Texto da página
++++++++++++++++++++

Quando o capitalismo responderá por seus crimes?

As pessoas não estão se voltando para o socialismo porque são ingênuas. Eles estão se voltando para o socialismo porque sabem que não têm que viver na miséria.

Por Paul Heideman*

Morador de rua Estados Unidos - Foto: Jacobin

O capitalismo é um sistema social formidável. Apesar dos melhores esforços de centenas de milhões de socialistas no último século e meio, continua sendo o sistema hegemônico que dirige a produção e a política no mundo. Esse domínio, pelo menos em parte, explica a sensação de choque causada pelos escritos de figuras da mídia que lentamente despertam para o crescente reavivamento socialista nos Estados Unidos. Há um sentido muito real na leitura dessas peças cujos autores simplesmente não acreditam que alguém ainda esteja questionando o capitalismo.

O recente artigo de Connor Friedersdorf no Atlantic é emblemática nesse sentido. Nele, o autor tenta atribuir o maior número de corpos ao socialismo através de um tour familiar pelo número de mortes atribuídas a regimes em países como URSS, China e Camboja.

++++++++++++++++++++

Dados em estudo
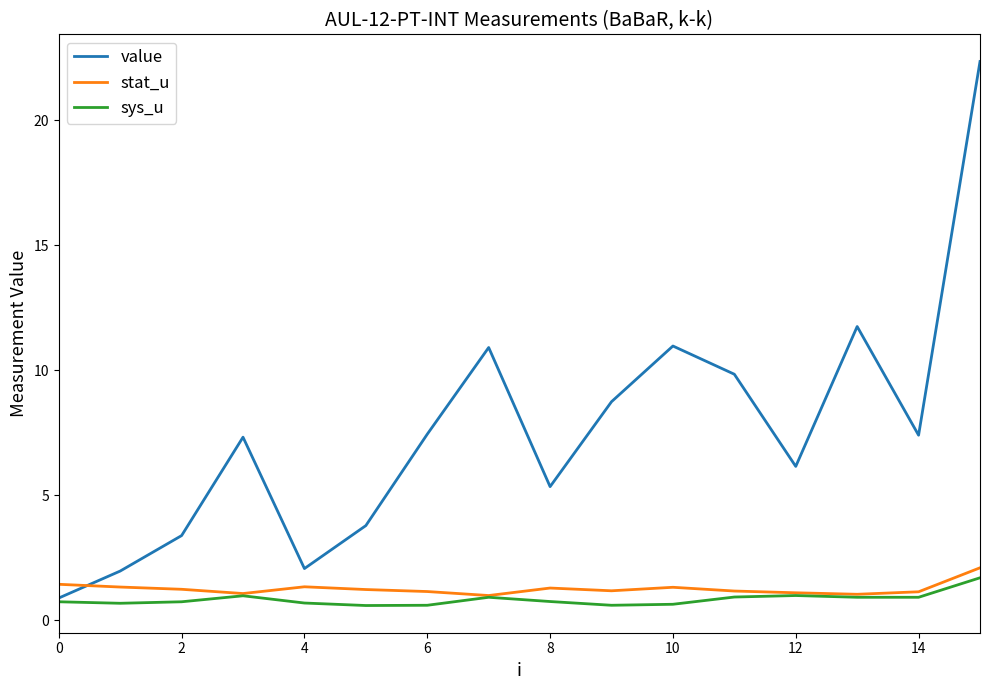

What are all the series names shown in the legend?

value, stat_u, sys_u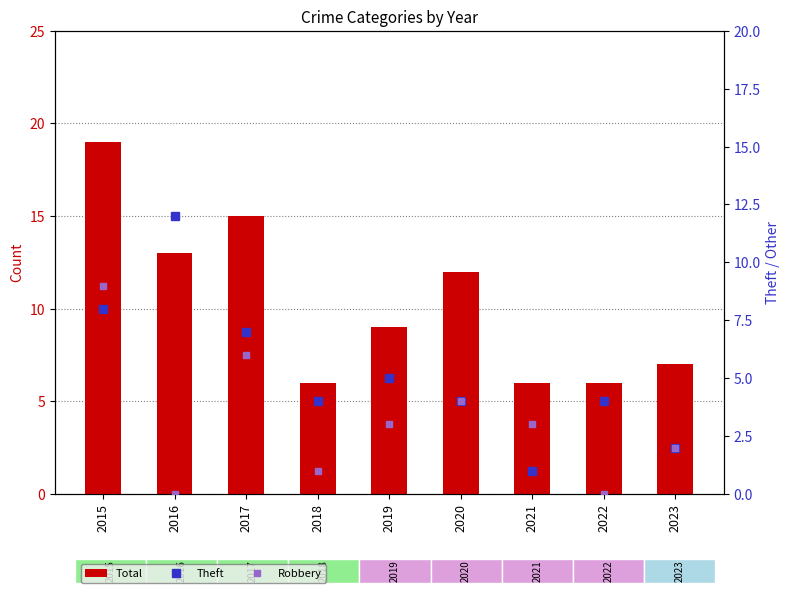

What is the difference between the maximum and second lowest values in the Robbery series?

9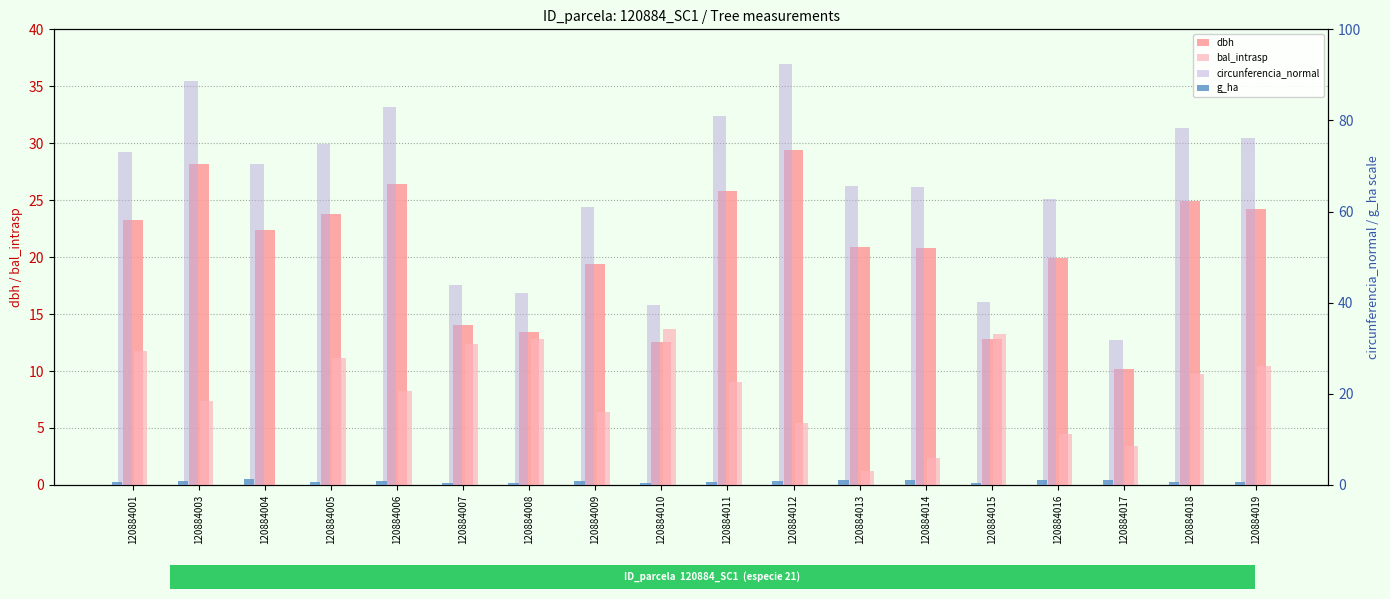

What is the difference between the maximum and minimum values in the dbh series?

19.2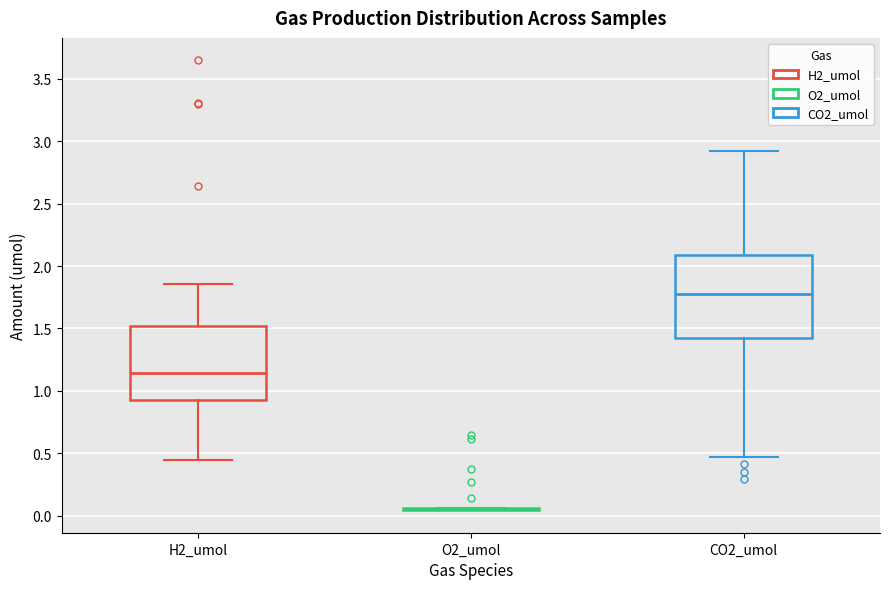

Comparing the boxes themselves (not the whiskers), which one is the tallest?

CO2_umol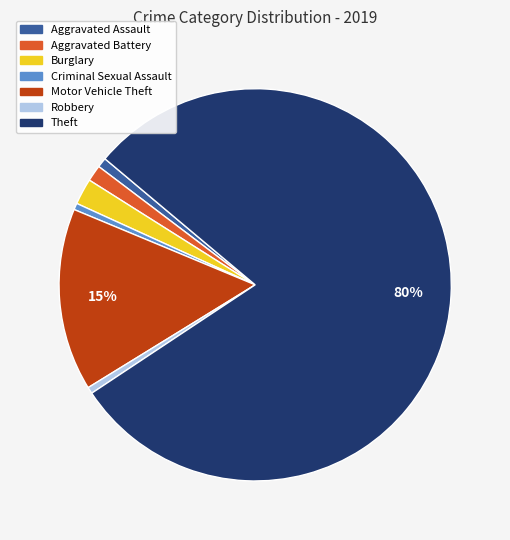

Between Theft and Burglary, which is larger?

Theft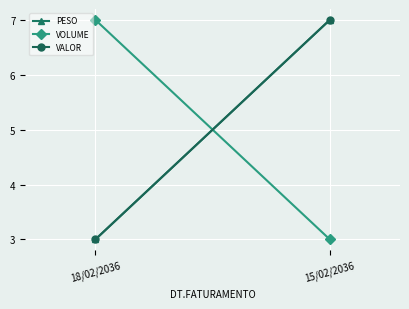

What is the difference between the PESO values at 18/02/2036 and 15/02/2036?

4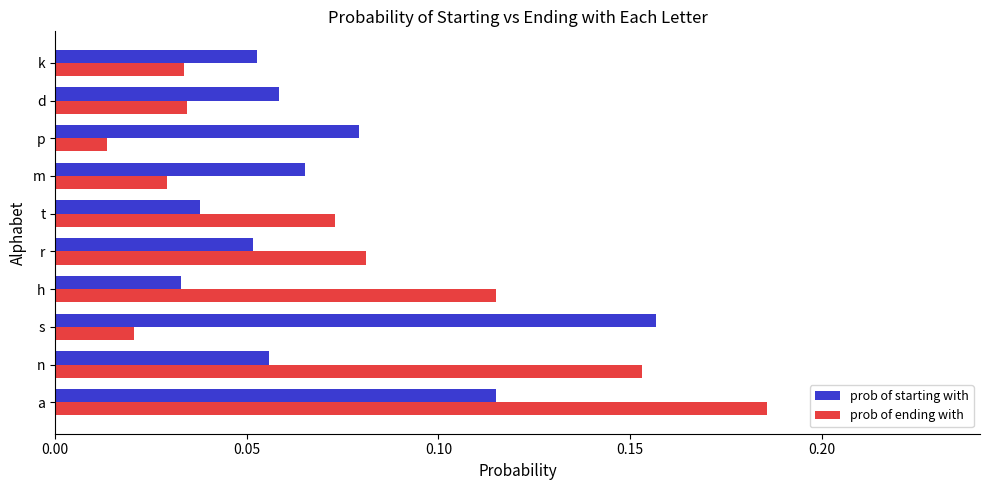

What is the sum of all prob of ending with values?

0.7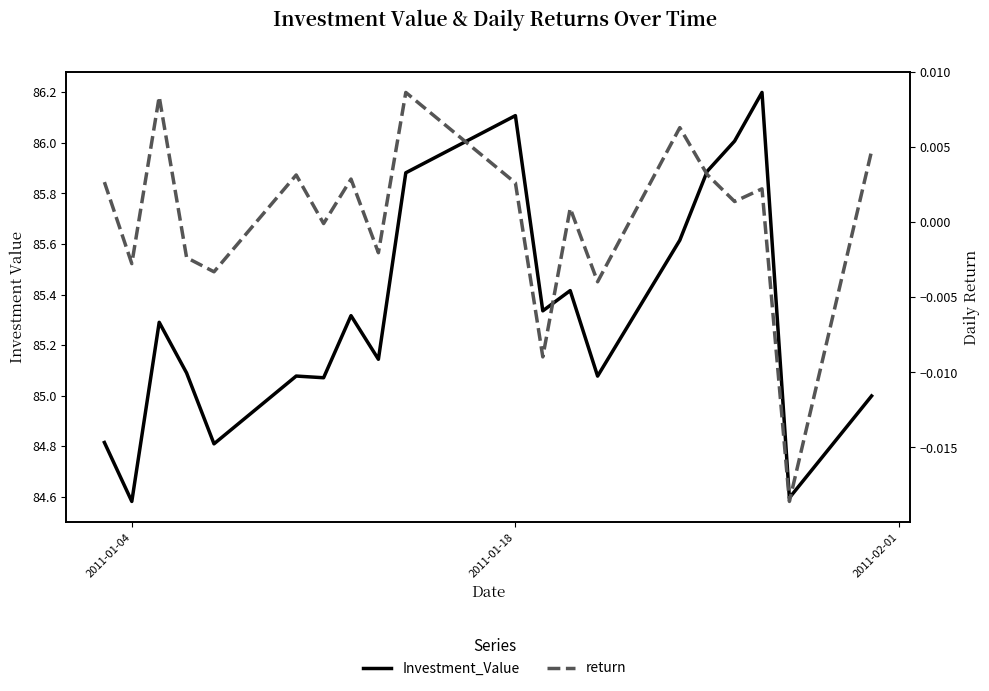

In return, how many points are higher than both neighbors (excluding endpoints)?

7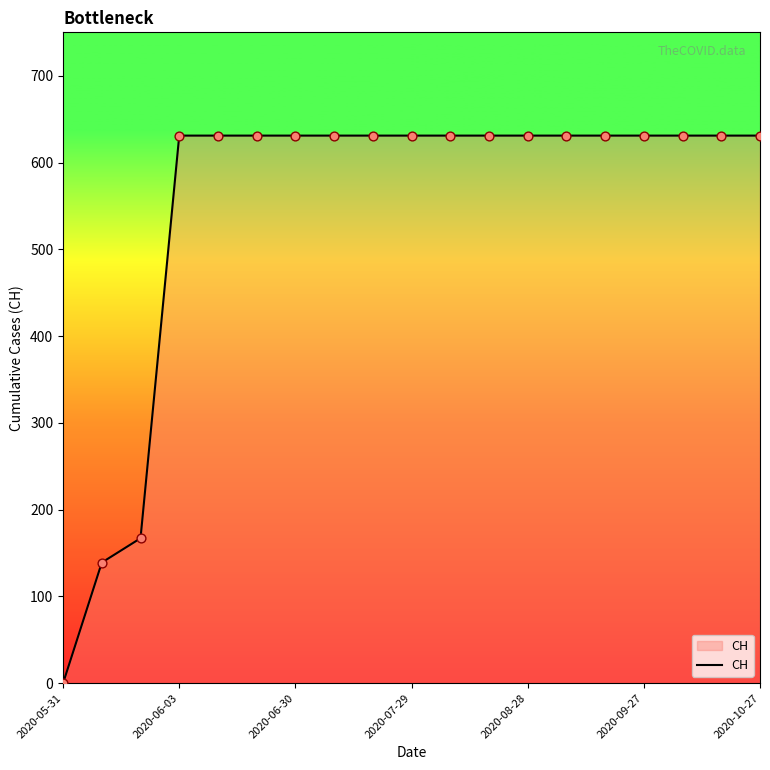

What is the greatest value displayed?

631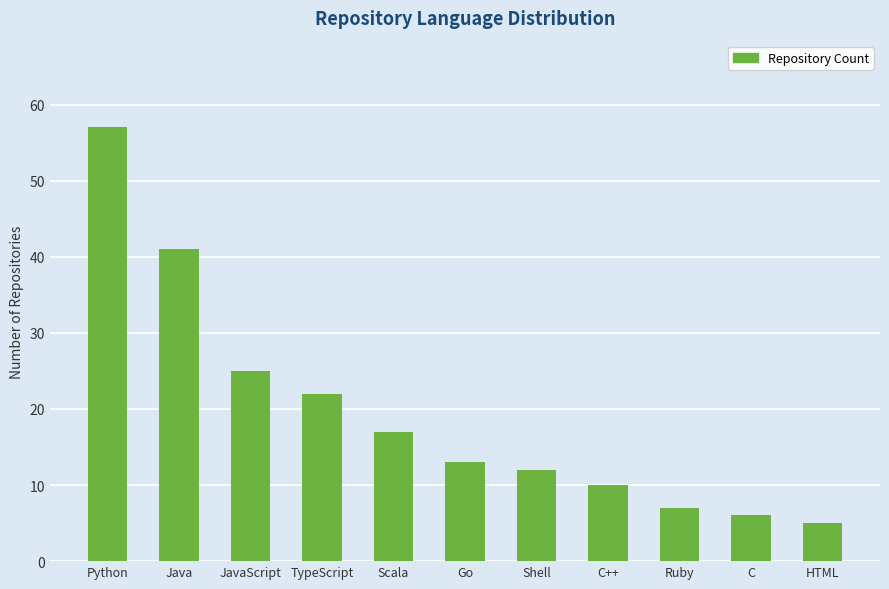

What is the difference between the maximum and minimum values?

52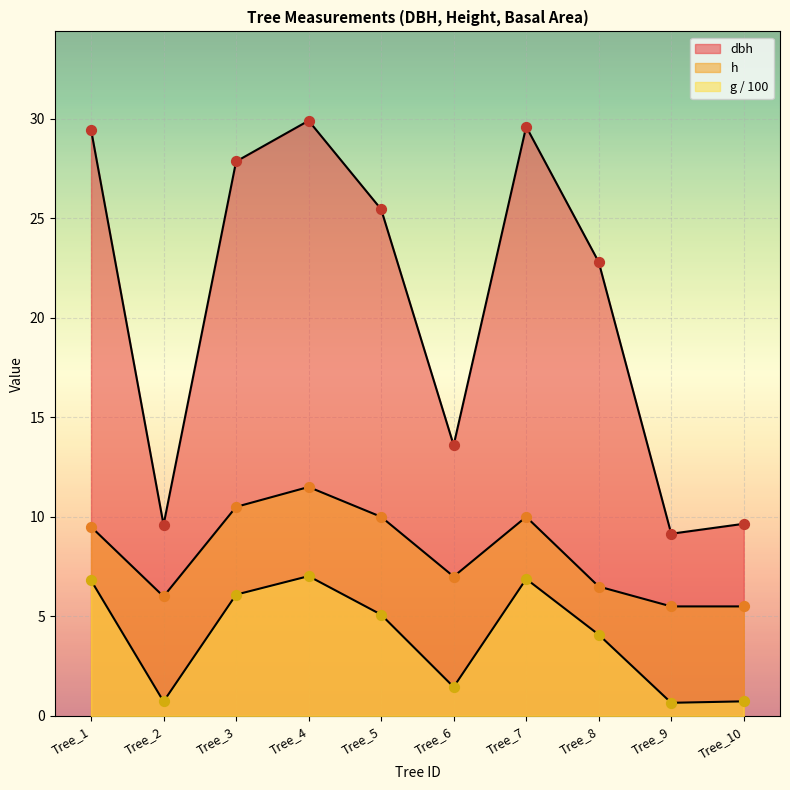

What is the total value across all series at Tree_10?

15.9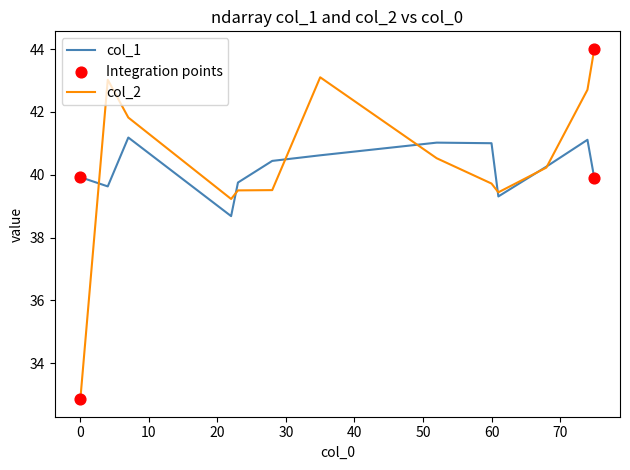

Which series has the largest range (max minus min)?

col_2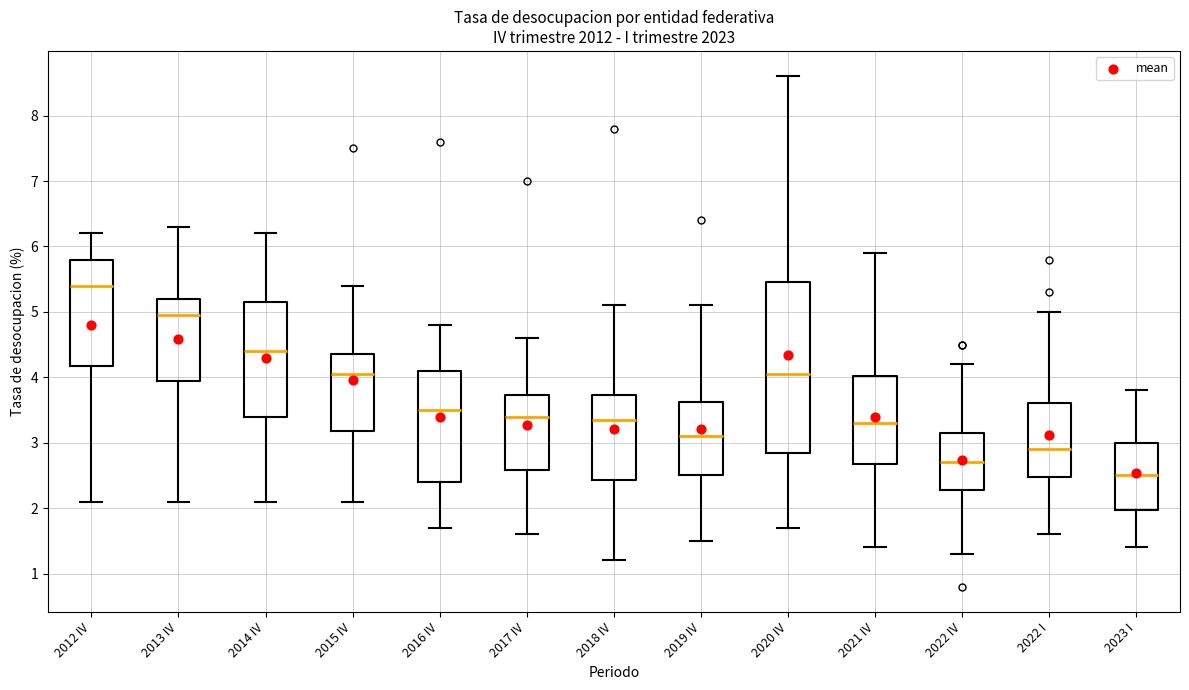

Reading left to right, transcribe this box plot: for each box, give where its median line is, the range the box spans, and where its two whiskers end, as read against the y-axis. The values are not printed on the chart, so give them approximately, as read against the axis.

2012 IV: median 5.4, box 4.2 to 5.8, whiskers 2.1 to 6.2
2013 IV: median 5.0, box 4.0 to 5.2, whiskers 2.1 to 6.3
2014 IV: median 4.4, box 3.4 to 5.2, whiskers 2.1 to 6.2
2015 IV: median 4.1, box 3.2 to 4.4, whiskers 2.1 to 5.4
2016 IV: median 3.5, box 2.4 to 4.1, whiskers 1.7 to 4.8
2017 IV: median 3.4, box 2.6 to 3.7, whiskers 1.6 to 4.6
2018 IV: median 3.4, box 2.4 to 3.7, whiskers 1.2 to 5.1
2019 IV: median 3.1, box 2.5 to 3.6, whiskers 1.5 to 5.1
2020 IV: median 4.1, box 2.9 to 5.5, whiskers 1.7 to 8.6
2021 IV: median 3.3, box 2.7 to 4.0, whiskers 1.4 to 5.9
2022 IV: median 2.7, box 2.3 to 3.2, whiskers 1.3 to 4.2
2022 I: median 2.9, box 2.5 to 3.6, whiskers 1.6 to 5.0
2023 I: median 2.5, box 2.0 to 3.0, whiskers 1.4 to 3.8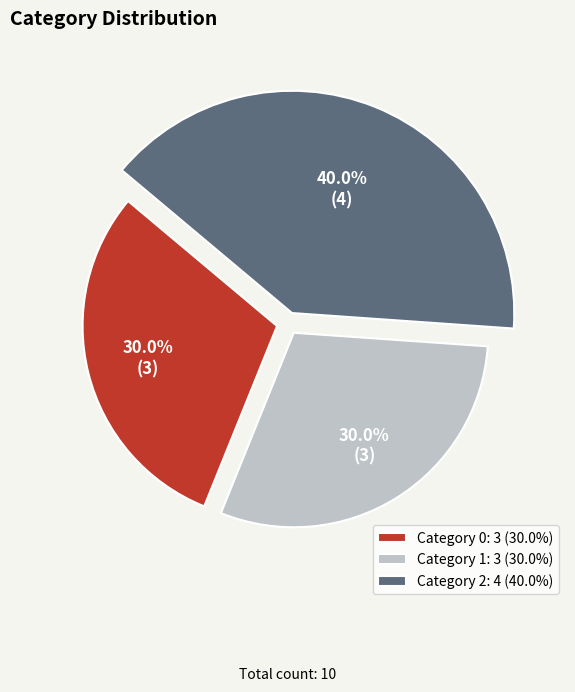

To the nearest percent, what is the average slice percentage?

33%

++++++++++++++++++++

Tarefas propostas
1. Transcreva, do texto sobre o capitalismo, o trecho que vai de "As pessoas não" até "questionando o capitalismo.".
2. Segundo o texto sobre o capitalismo, em que publicação saiu o artigo de Connor Friedersdorf?

Respostas do exercício
1.
As pessoas não estão se voltando para o socialismo porque são ingênuas. Eles estão se voltando para o socialismo porque sabem que não têm que viver na miséria.

Por Paul Heideman*

Morador de rua Estados Unidos - Foto: Jacobin

O capitalismo é um sistema social formidável. Apesar dos melhores esforços de centenas de milhões de socialistas no último século e meio, continua sendo o sistema hegemônico que dirige a produção e a política no mundo. Esse domínio, pelo menos em parte, explica a sensação de choque causada pelos escritos de figuras da mídia que lentamente despertam para o crescente reavivamento socialista nos Estados Unidos. Há um sentido muito real na leitura dessas peças cujos autores simplesmente não acreditam que alguém ainda esteja questionando o capitalismo.

2. No Atlantic.